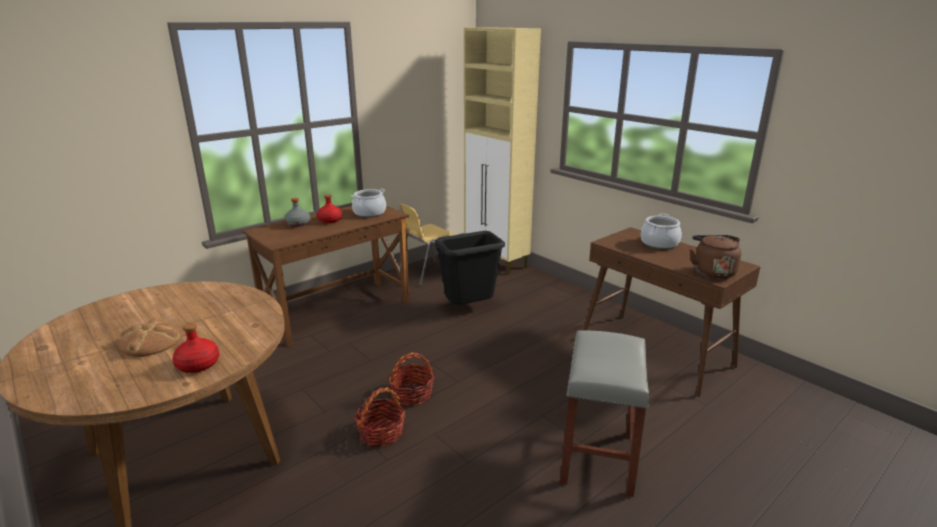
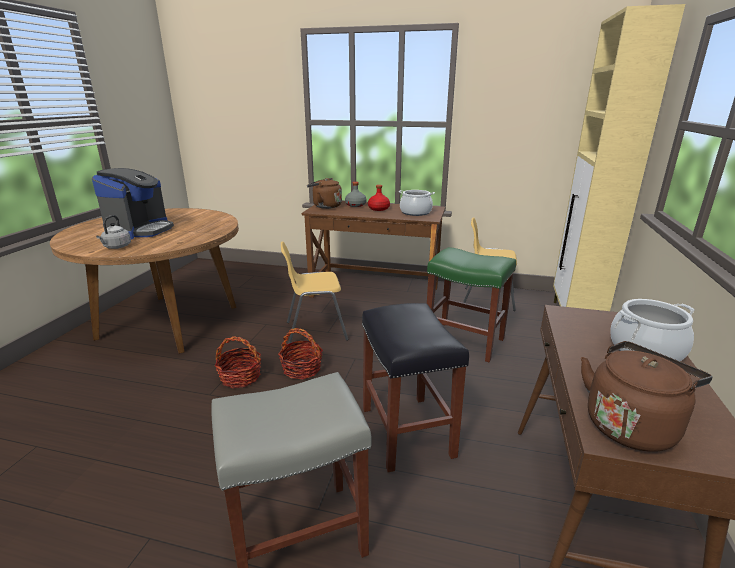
camera: 55 degrees right, 0 degrees up
(151, 342) = (140, 230): bread -> coffee machine
(198, 365) = (116, 247): red bottle -> grey kettle
(272, 235) = (325, 206): none -> brown kettle
(358, 365) = (315, 330): none -> yellow chair
(470, 308) = (465, 341): black trash can -> green stool
(543, 376) = (408, 432): none -> black stool

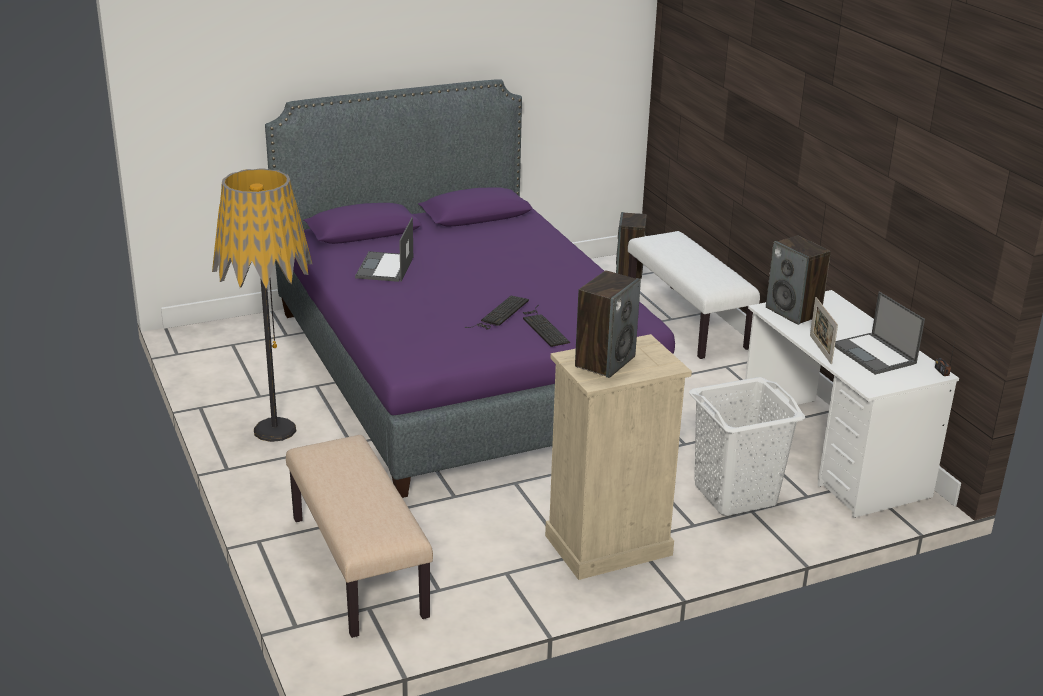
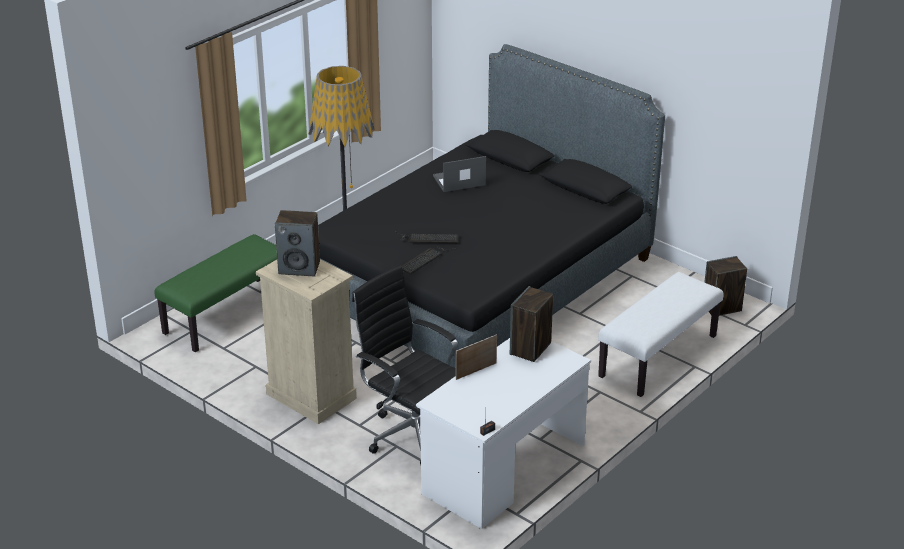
camera: 65 degrees right, 5 degrees up
(356, 566) = (227, 314): beige bench -> green bench
(461, 370) = (481, 281): purple bed -> black bed
(734, 494) = (412, 434): white laundry basket -> black office chair
(874, 354) = (489, 396): laptop -> none

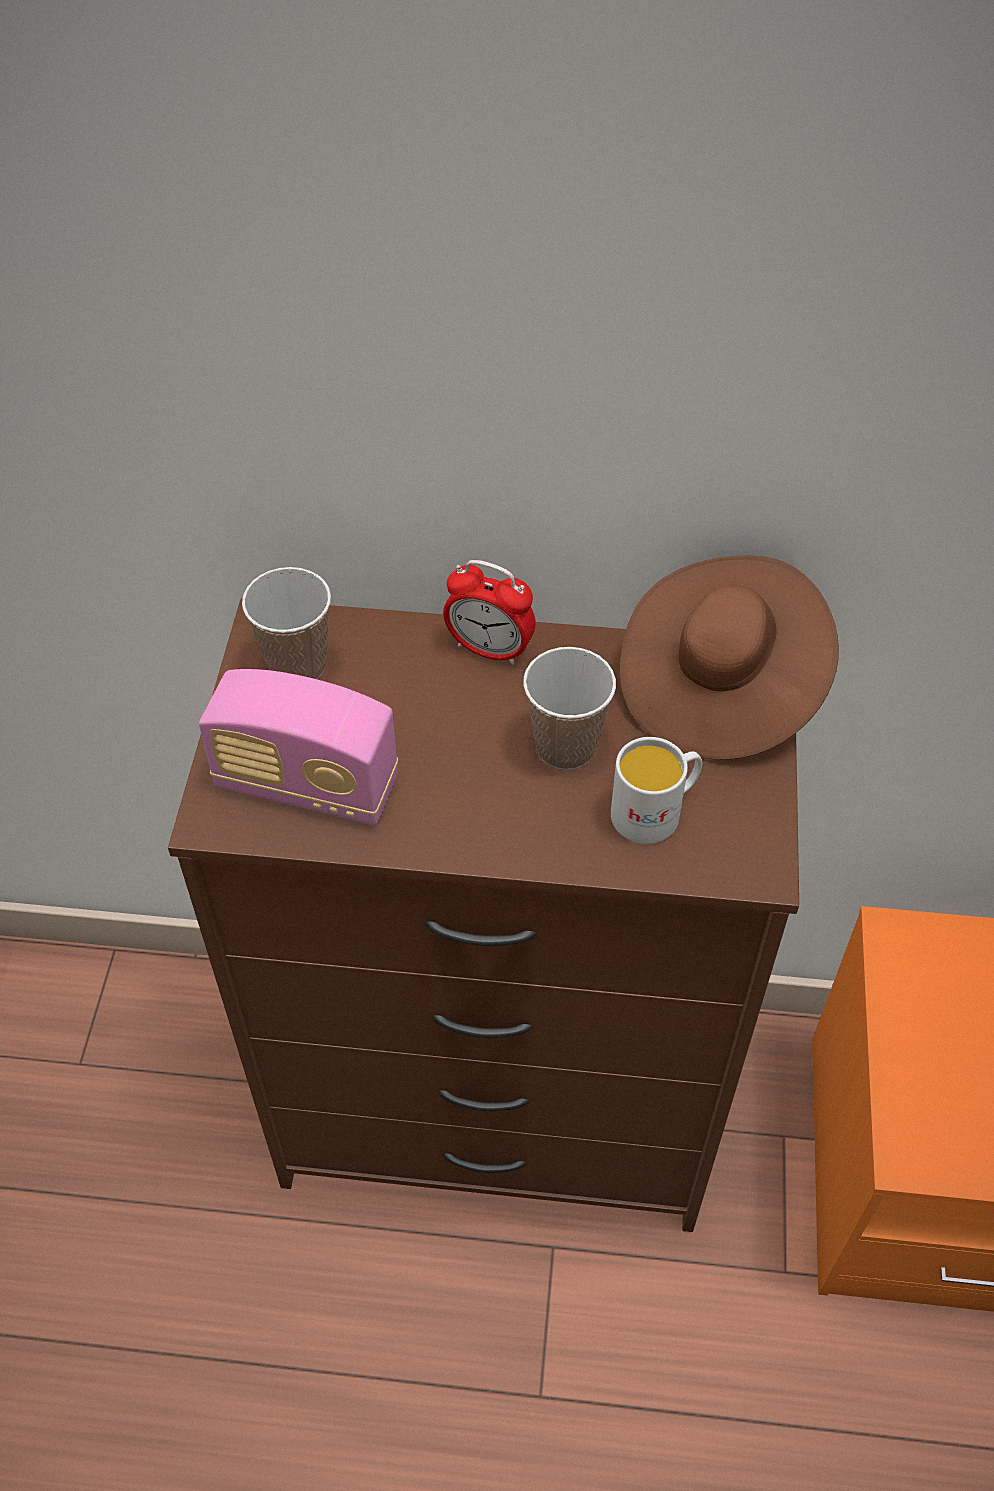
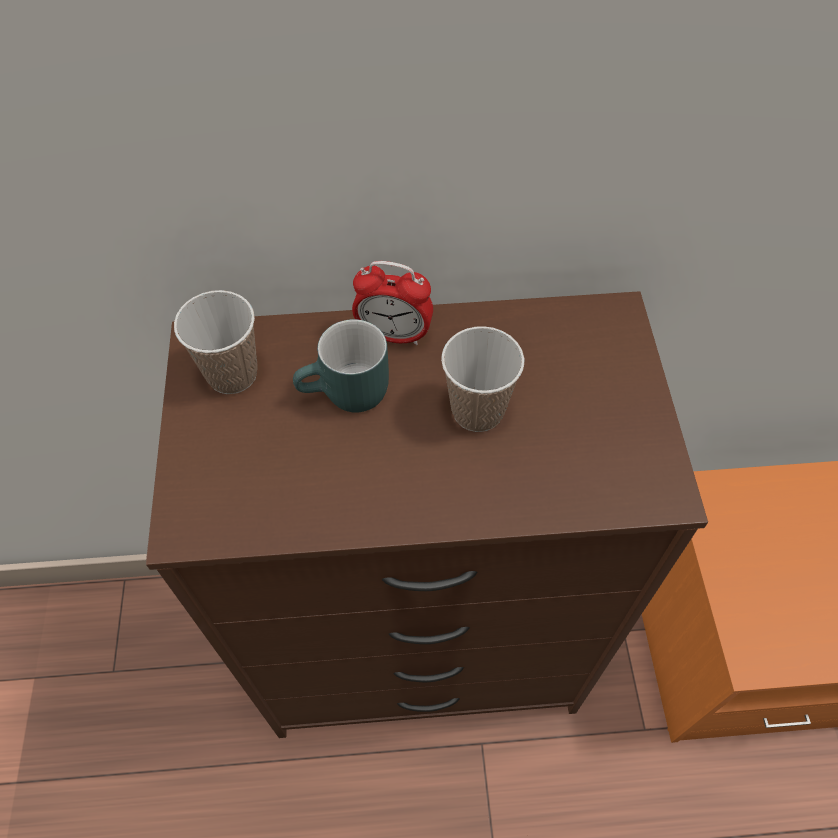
camera: 10 degrees left, 5 degrees up
(307, 785) = (262, 483): radio -> none
(421, 708) = (347, 396): none -> turquoise mug
(655, 811) = (567, 457): white mug -> none
(719, 688) = (591, 339): brown hat -> none

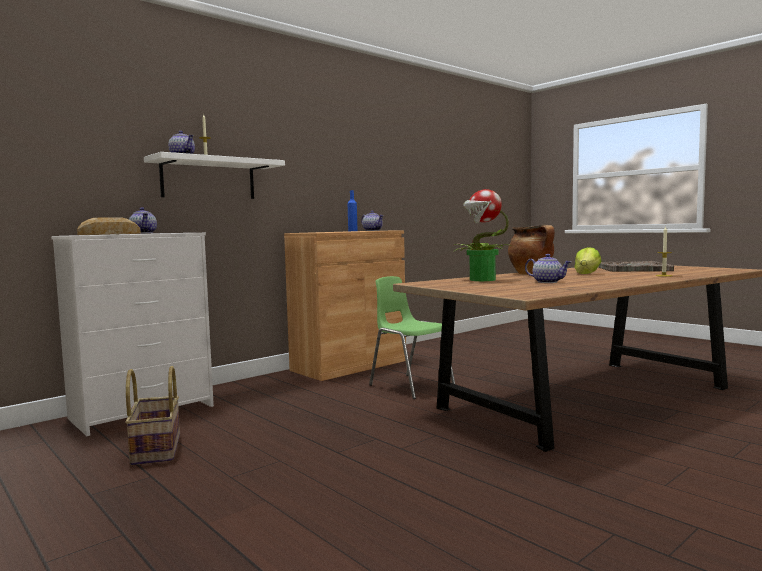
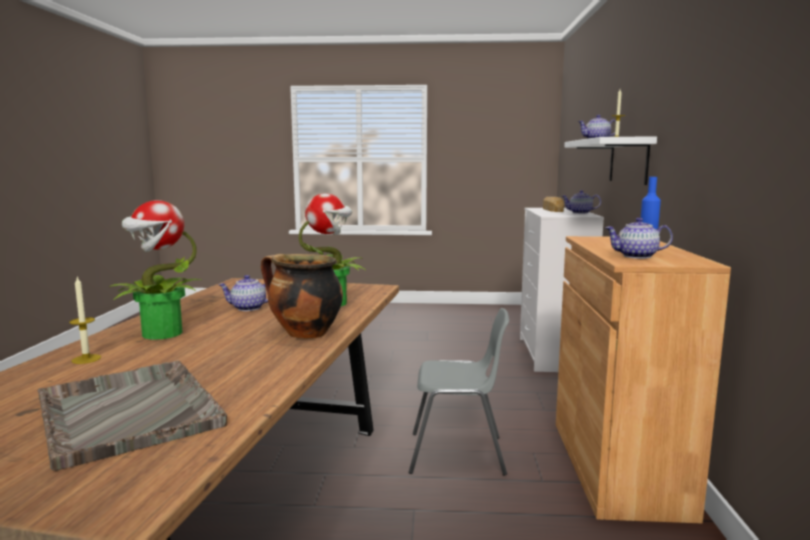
camera: 135 degrees right, 5 degrees up
(155, 449) = (465, 346): basket -> none
(410, 386) = (458, 454): green chair -> grey chair
(587, 274) = (218, 349): lettuce -> none
(620, 278) = (161, 334): none -> potted plant

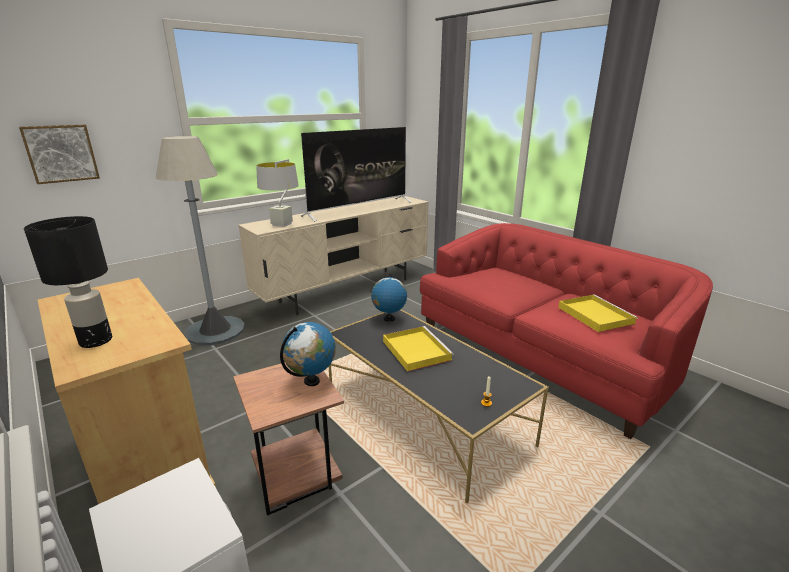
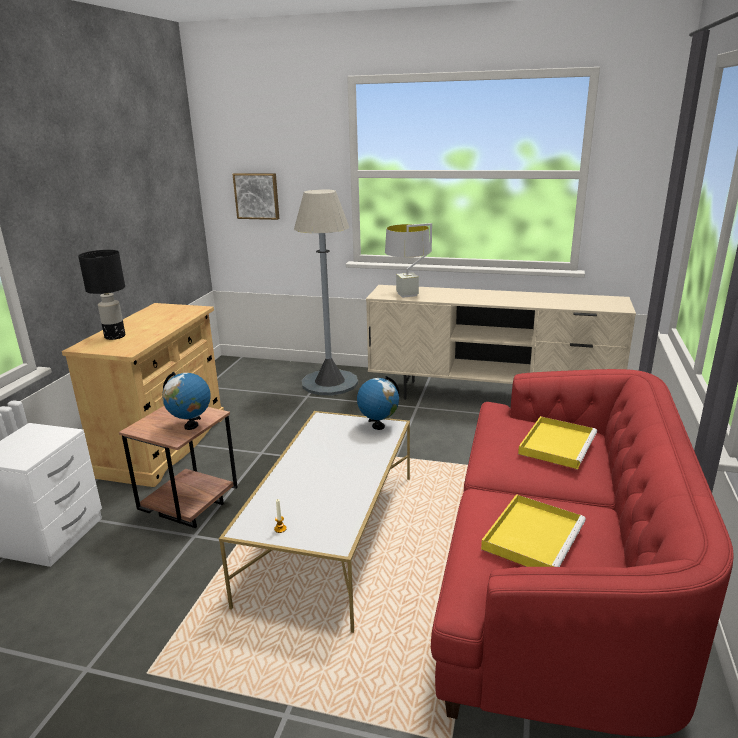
camera: 55 degrees right, 0 degrees up
(359, 208) = (522, 299): television -> none
(415, 350) = (335, 460): yellow tray -> yellow tray (557, 444)
(424, 414) = (332, 536): black coffee table -> white coffee table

WHAT TO PRODUCE -
Your answer must be an exact copy of the lines from the line with "(151, 342) = (140, 230): bread" to the final line of the data, both ends included, and no pictures.

ANSWER SECTION -
(151, 342) = (140, 230): bread -> coffee machine
(198, 365) = (116, 247): red bottle -> grey kettle
(272, 235) = (325, 206): none -> brown kettle
(358, 365) = (315, 330): none -> yellow chair
(470, 308) = (465, 341): black trash can -> green stool
(543, 376) = (408, 432): none -> black stool

camera: 65 degrees right, 5 degrees up
(356, 566) = (227, 314): beige bench -> green bench
(461, 370) = (481, 281): purple bed -> black bed
(734, 494) = (412, 434): white laundry basket -> black office chair
(874, 354) = (489, 396): laptop -> none

camera: 10 degrees left, 5 degrees up
(307, 785) = (262, 483): radio -> none
(421, 708) = (347, 396): none -> turquoise mug
(655, 811) = (567, 457): white mug -> none
(719, 688) = (591, 339): brown hat -> none

camera: 135 degrees right, 5 degrees up
(155, 449) = (465, 346): basket -> none
(410, 386) = (458, 454): green chair -> grey chair
(587, 274) = (218, 349): lettuce -> none
(620, 278) = (161, 334): none -> potted plant

camera: 55 degrees right, 0 degrees up
(359, 208) = (522, 299): television -> none
(415, 350) = (335, 460): yellow tray -> yellow tray (557, 444)
(424, 414) = (332, 536): black coffee table -> white coffee table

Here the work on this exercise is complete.